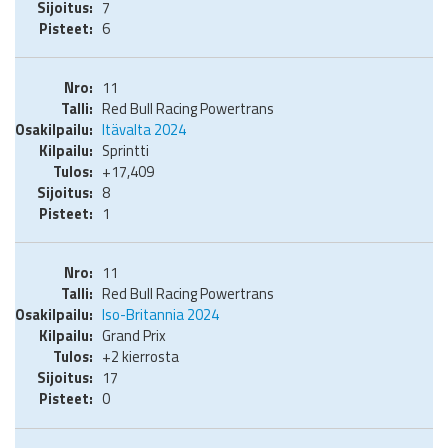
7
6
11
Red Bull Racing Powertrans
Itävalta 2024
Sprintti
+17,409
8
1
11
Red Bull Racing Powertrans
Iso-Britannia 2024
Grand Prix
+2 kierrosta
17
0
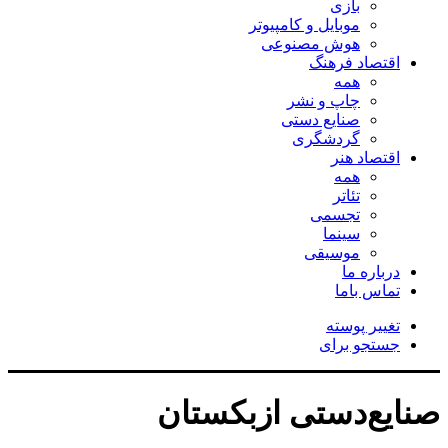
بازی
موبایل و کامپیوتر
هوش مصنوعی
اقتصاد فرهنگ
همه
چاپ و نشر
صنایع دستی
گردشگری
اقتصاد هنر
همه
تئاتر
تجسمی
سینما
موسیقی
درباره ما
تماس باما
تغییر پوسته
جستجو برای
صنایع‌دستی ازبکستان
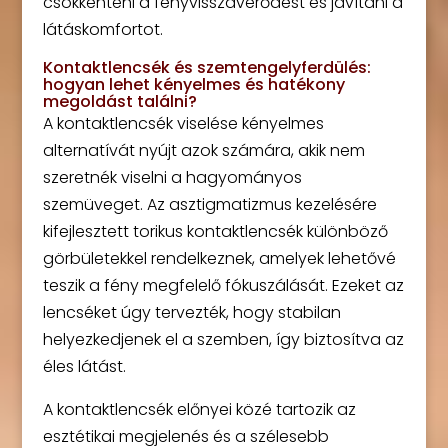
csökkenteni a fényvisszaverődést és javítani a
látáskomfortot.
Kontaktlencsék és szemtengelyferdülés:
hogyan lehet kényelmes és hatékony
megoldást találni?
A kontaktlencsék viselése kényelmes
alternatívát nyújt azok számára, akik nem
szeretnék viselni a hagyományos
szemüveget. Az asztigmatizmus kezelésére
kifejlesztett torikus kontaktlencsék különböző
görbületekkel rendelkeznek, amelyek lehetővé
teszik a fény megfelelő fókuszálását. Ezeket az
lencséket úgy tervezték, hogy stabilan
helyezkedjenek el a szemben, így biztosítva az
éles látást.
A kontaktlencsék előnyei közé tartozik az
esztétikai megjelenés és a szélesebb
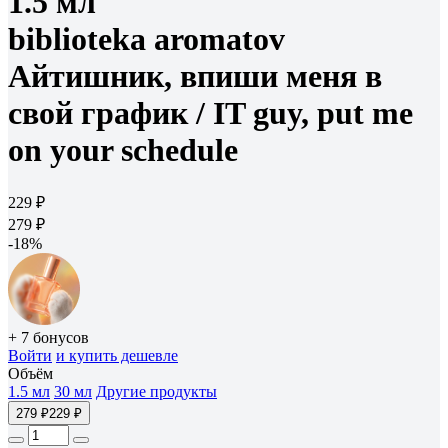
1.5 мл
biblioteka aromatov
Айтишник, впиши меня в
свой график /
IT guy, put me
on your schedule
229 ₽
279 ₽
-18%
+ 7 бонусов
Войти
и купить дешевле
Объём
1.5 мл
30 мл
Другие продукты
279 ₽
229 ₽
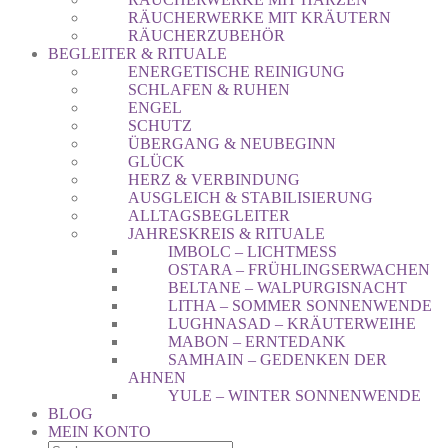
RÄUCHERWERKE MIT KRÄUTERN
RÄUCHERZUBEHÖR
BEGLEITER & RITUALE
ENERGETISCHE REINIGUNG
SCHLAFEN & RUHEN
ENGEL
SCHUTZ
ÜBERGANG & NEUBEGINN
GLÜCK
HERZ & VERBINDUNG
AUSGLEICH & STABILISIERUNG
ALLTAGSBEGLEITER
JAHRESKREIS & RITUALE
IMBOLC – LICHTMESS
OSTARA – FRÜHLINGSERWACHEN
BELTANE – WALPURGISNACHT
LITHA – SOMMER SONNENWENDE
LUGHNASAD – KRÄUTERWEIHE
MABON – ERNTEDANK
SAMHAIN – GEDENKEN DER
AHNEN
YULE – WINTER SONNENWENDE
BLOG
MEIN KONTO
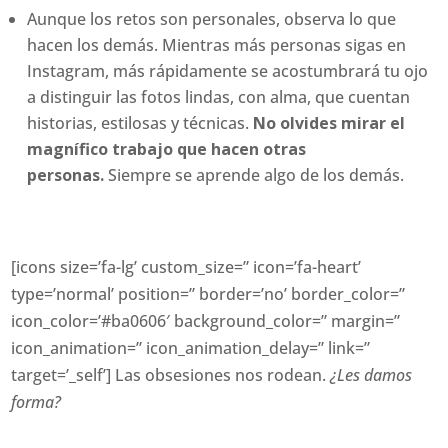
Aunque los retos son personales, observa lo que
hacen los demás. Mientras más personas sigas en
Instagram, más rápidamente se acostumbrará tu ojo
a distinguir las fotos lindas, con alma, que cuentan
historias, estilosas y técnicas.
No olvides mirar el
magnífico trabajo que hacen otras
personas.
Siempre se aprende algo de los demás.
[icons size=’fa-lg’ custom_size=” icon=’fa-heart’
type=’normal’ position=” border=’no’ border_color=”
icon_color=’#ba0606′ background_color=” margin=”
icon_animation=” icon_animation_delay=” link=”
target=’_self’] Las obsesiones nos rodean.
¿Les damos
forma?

========

◆ Prompt ◆
Retype every line of text in the data above exactly, keeping each line break, and leave the pictures out of your answer.

◆ Completed exercise ◆
7
6
11
Red Bull Racing Powertrans
Itävalta 2024
Sprintti
+17,409
8
1
11
Red Bull Racing Powertrans
Iso-Britannia 2024
Grand Prix
+2 kierrosta
17
0
بازی
موبایل و کامپیوتر
هوش مصنوعی
اقتصاد فرهنگ
همه
چاپ و نشر
صنایع دستی
گردشگری
اقتصاد هنر
همه
تئاتر
تجسمی
سینما
موسیقی
درباره ما
تماس باما
تغییر پوسته
جستجو برای
صنایع‌دستی ازبکستان
csökkenteni a fényvisszaverődést és javítani a
látáskomfortot.
Kontaktlencsék és szemtengelyferdülés:
hogyan lehet kényelmes és hatékony
megoldást találni?
A kontaktlencsék viselése kényelmes
alternatívát nyújt azok számára, akik nem
szeretnék viselni a hagyományos
szemüveget. Az asztigmatizmus kezelésére
kifejlesztett torikus kontaktlencsék különböző
görbületekkel rendelkeznek, amelyek lehetővé
teszik a fény megfelelő fókuszálását. Ezeket az
lencséket úgy tervezték, hogy stabilan
helyezkedjenek el a szemben, így biztosítva az
éles látást.
A kontaktlencsék előnyei közé tartozik az
esztétikai megjelenés és a szélesebb
1.5 мл
biblioteka aromatov
Айтишник, впиши меня в
свой график /
IT guy, put me
on your schedule
229 ₽
279 ₽
-18%
+ 7 бонусов
Войти
и купить дешевле
Объём
1.5 мл
30 мл
Другие продукты
279 ₽
229 ₽
RÄUCHERWERKE MIT KRÄUTERN
RÄUCHERZUBEHÖR
BEGLEITER & RITUALE
ENERGETISCHE REINIGUNG
SCHLAFEN & RUHEN
ENGEL
SCHUTZ
ÜBERGANG & NEUBEGINN
GLÜCK
HERZ & VERBINDUNG
AUSGLEICH & STABILISIERUNG
ALLTAGSBEGLEITER
JAHRESKREIS & RITUALE
IMBOLC – LICHTMESS
OSTARA – FRÜHLINGSERWACHEN
BELTANE – WALPURGISNACHT
LITHA – SOMMER SONNENWENDE
LUGHNASAD – KRÄUTERWEIHE
MABON – ERNTEDANK
SAMHAIN – GEDENKEN DER
AHNEN
YULE – WINTER SONNENWENDE
BLOG
MEIN KONTO
Aunque los retos son personales, observa lo que
hacen los demás. Mientras más personas sigas en
Instagram, más rápidamente se acostumbrará tu ojo
a distinguir las fotos lindas, con alma, que cuentan
historias, estilosas y técnicas.
No olvides mirar el
magnífico trabajo que hacen otras
personas.
Siempre se aprende algo de los demás.
[icons size=’fa-lg’ custom_size=” icon=’fa-heart’
type=’normal’ position=” border=’no’ border_color=”
icon_color=’#ba0606′ background_color=” margin=”
icon_animation=” icon_animation_delay=” link=”
target=’_self’] Las obsesiones nos rodean.
¿Les damos
forma?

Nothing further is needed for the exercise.